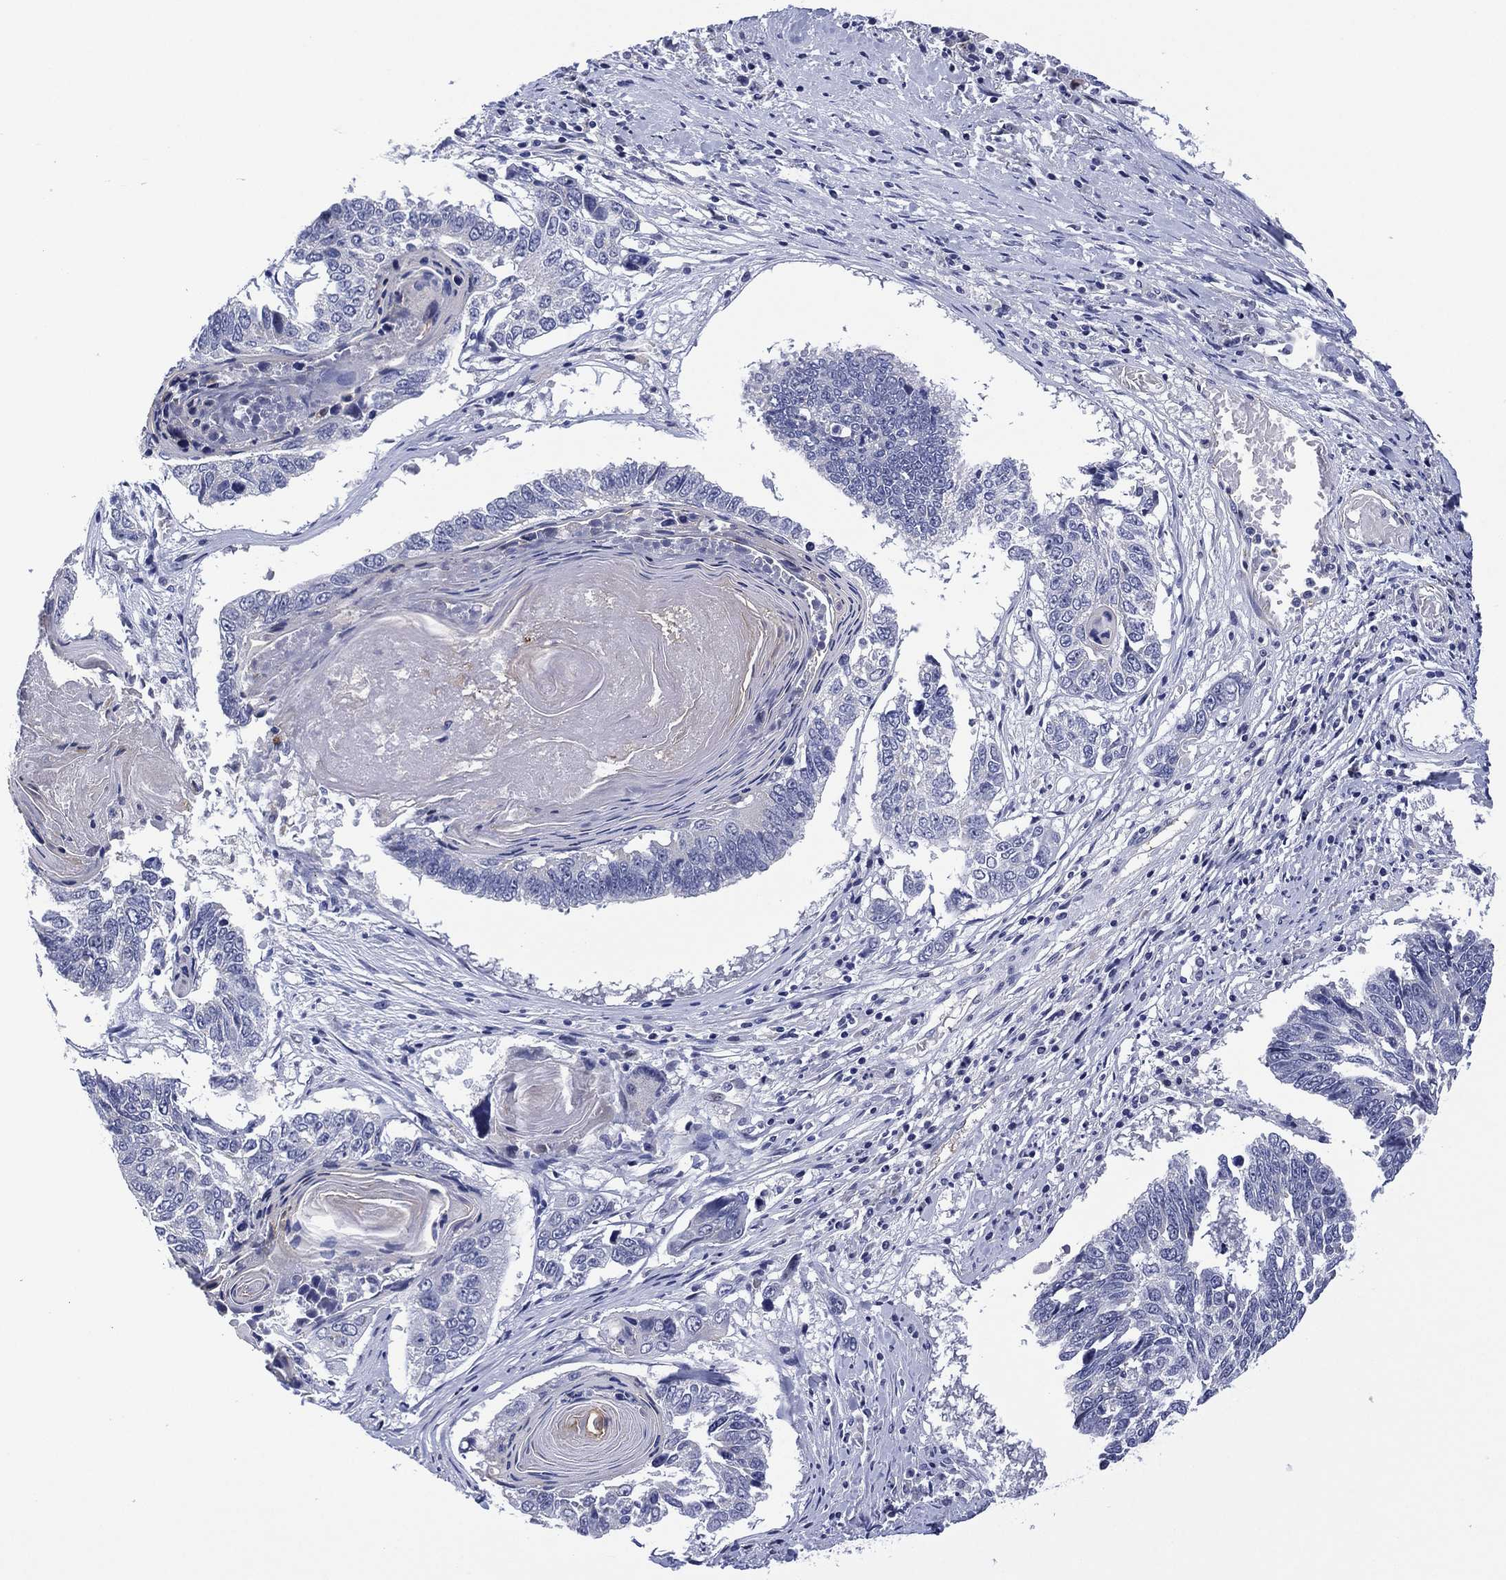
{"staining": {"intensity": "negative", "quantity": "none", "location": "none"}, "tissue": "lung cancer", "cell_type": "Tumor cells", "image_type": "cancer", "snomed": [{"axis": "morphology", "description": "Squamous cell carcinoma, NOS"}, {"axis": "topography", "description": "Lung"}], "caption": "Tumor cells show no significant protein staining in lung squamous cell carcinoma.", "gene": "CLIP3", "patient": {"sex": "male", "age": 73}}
--------------------------------------------------
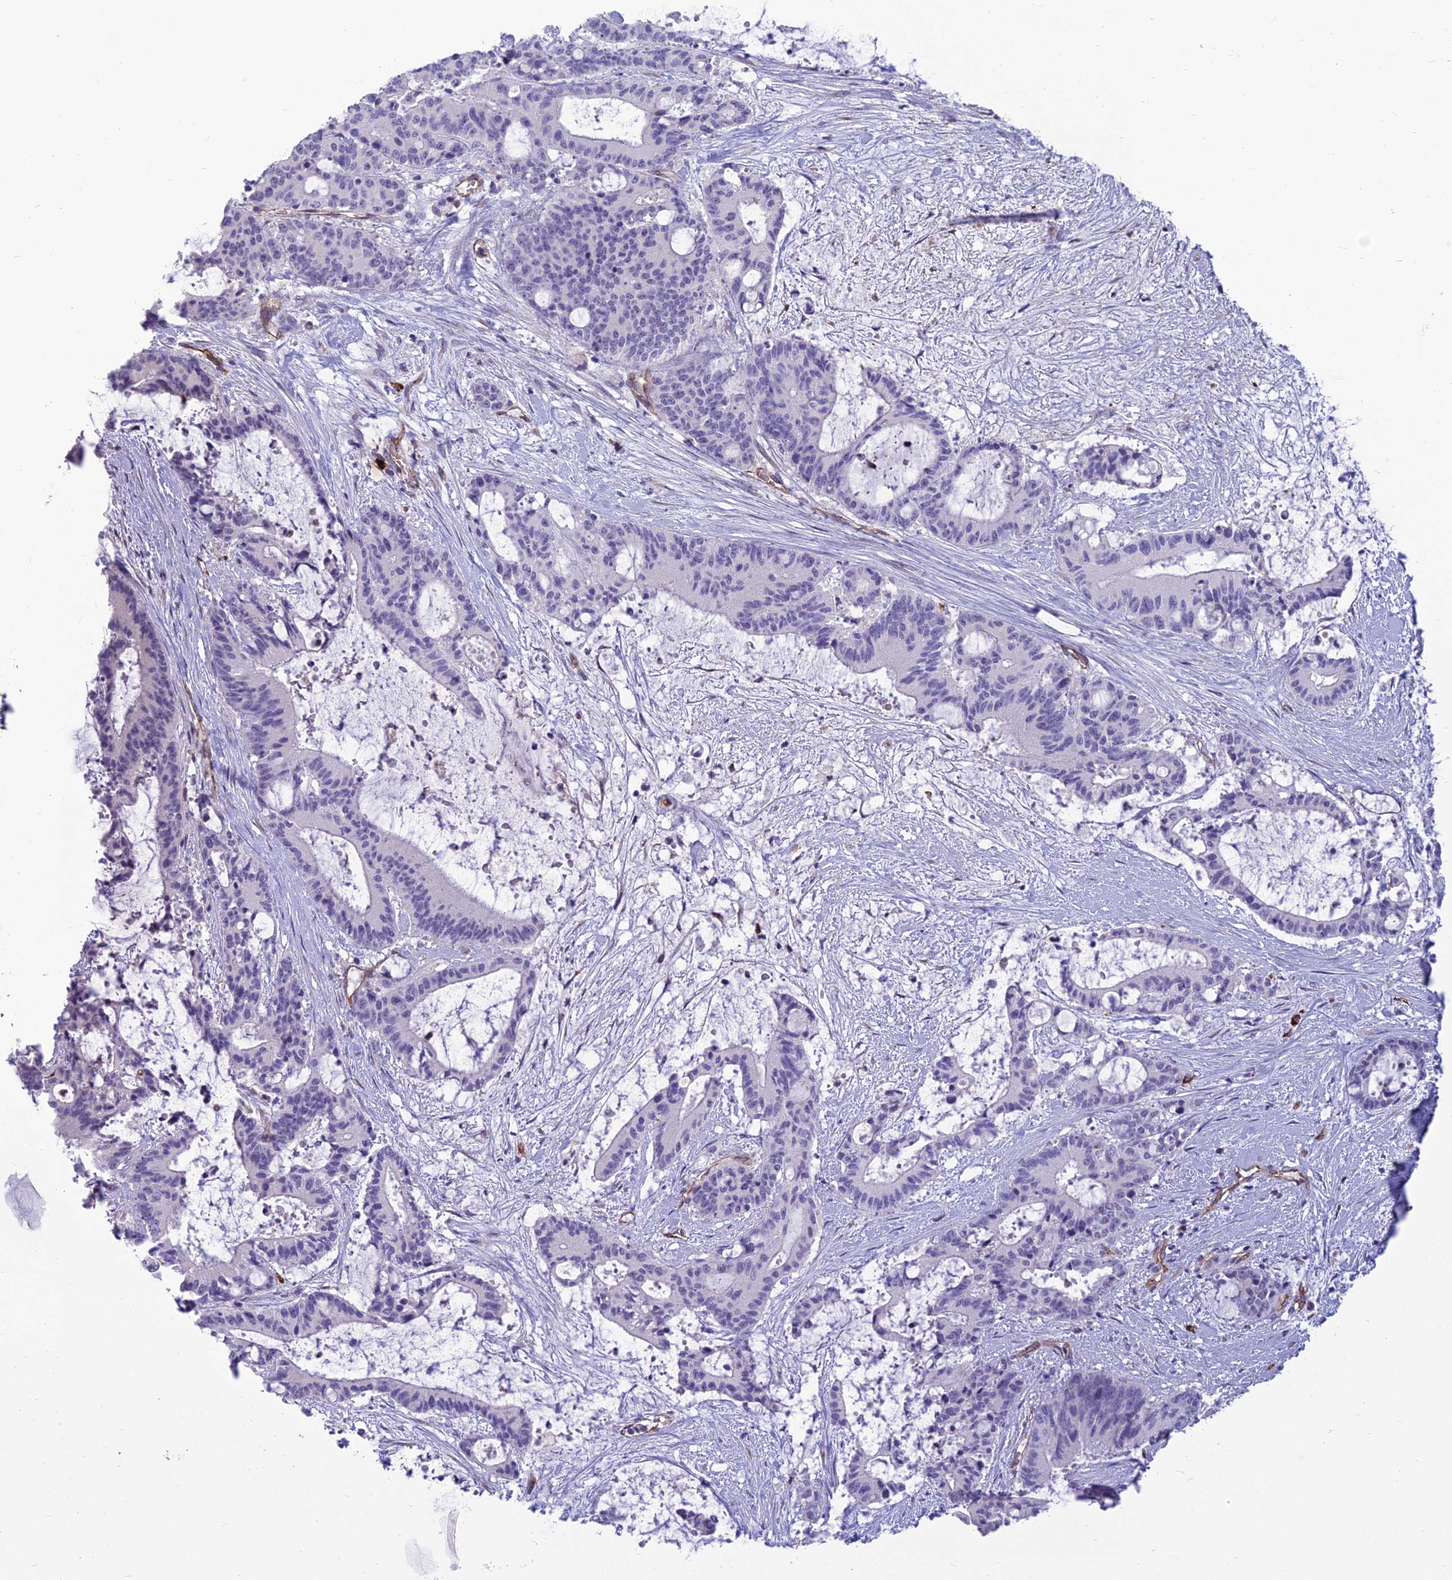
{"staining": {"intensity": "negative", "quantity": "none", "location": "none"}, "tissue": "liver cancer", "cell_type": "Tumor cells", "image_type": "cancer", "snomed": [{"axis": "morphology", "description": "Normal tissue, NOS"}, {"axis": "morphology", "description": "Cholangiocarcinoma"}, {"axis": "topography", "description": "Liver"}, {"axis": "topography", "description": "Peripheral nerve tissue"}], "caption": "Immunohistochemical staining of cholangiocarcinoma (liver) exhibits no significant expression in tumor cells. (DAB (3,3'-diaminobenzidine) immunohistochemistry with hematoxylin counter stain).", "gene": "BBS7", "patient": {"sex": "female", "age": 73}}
--------------------------------------------------
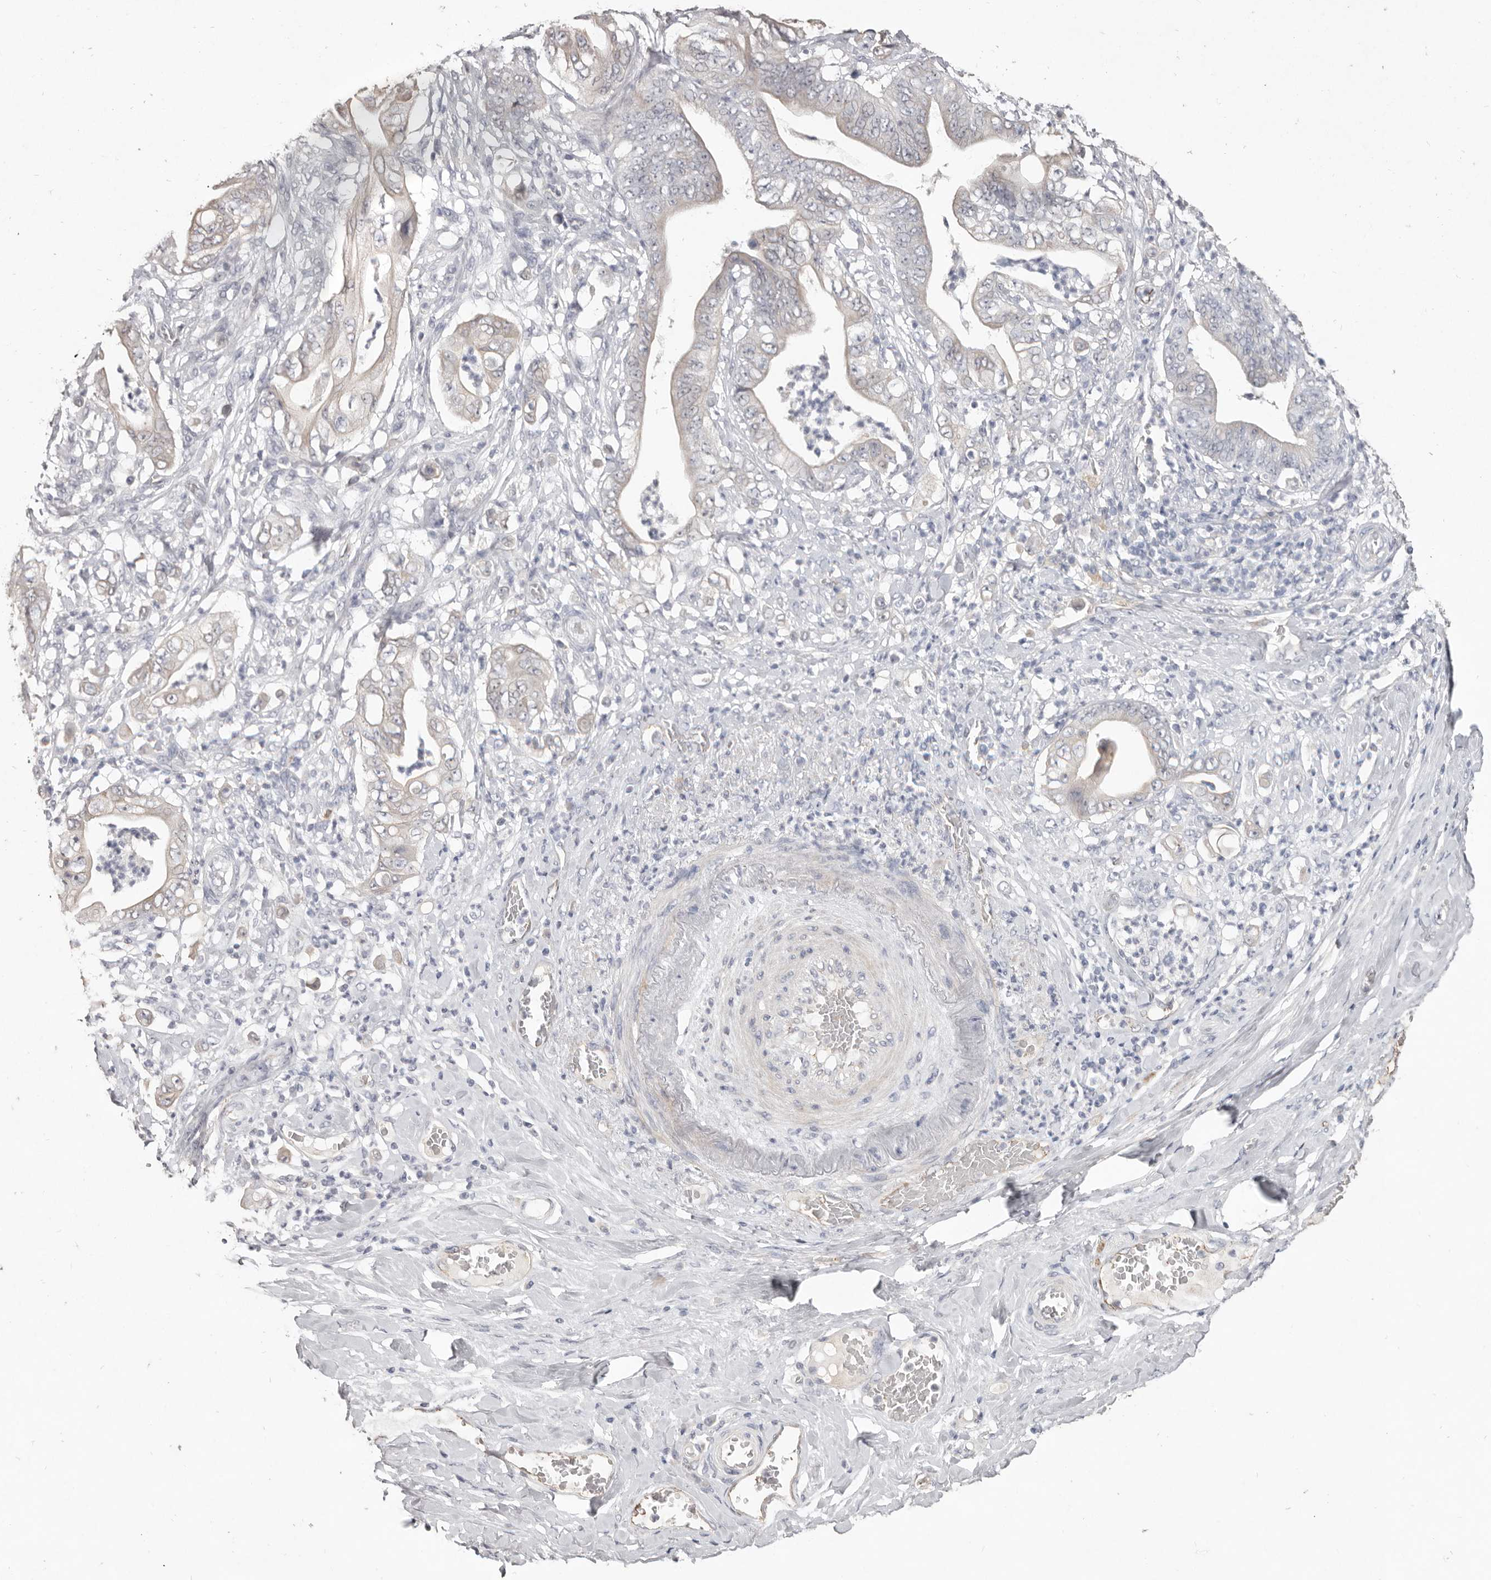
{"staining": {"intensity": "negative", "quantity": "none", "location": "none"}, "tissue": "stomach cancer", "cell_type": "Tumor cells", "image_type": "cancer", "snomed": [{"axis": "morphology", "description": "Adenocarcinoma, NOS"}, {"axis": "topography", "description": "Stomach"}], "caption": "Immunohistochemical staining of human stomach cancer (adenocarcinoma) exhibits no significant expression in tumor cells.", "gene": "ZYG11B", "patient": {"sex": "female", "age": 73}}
--------------------------------------------------
### About this exercise
Tally every line of the listing that holds the string "female", then give the number by itself.

### Completed exercise
2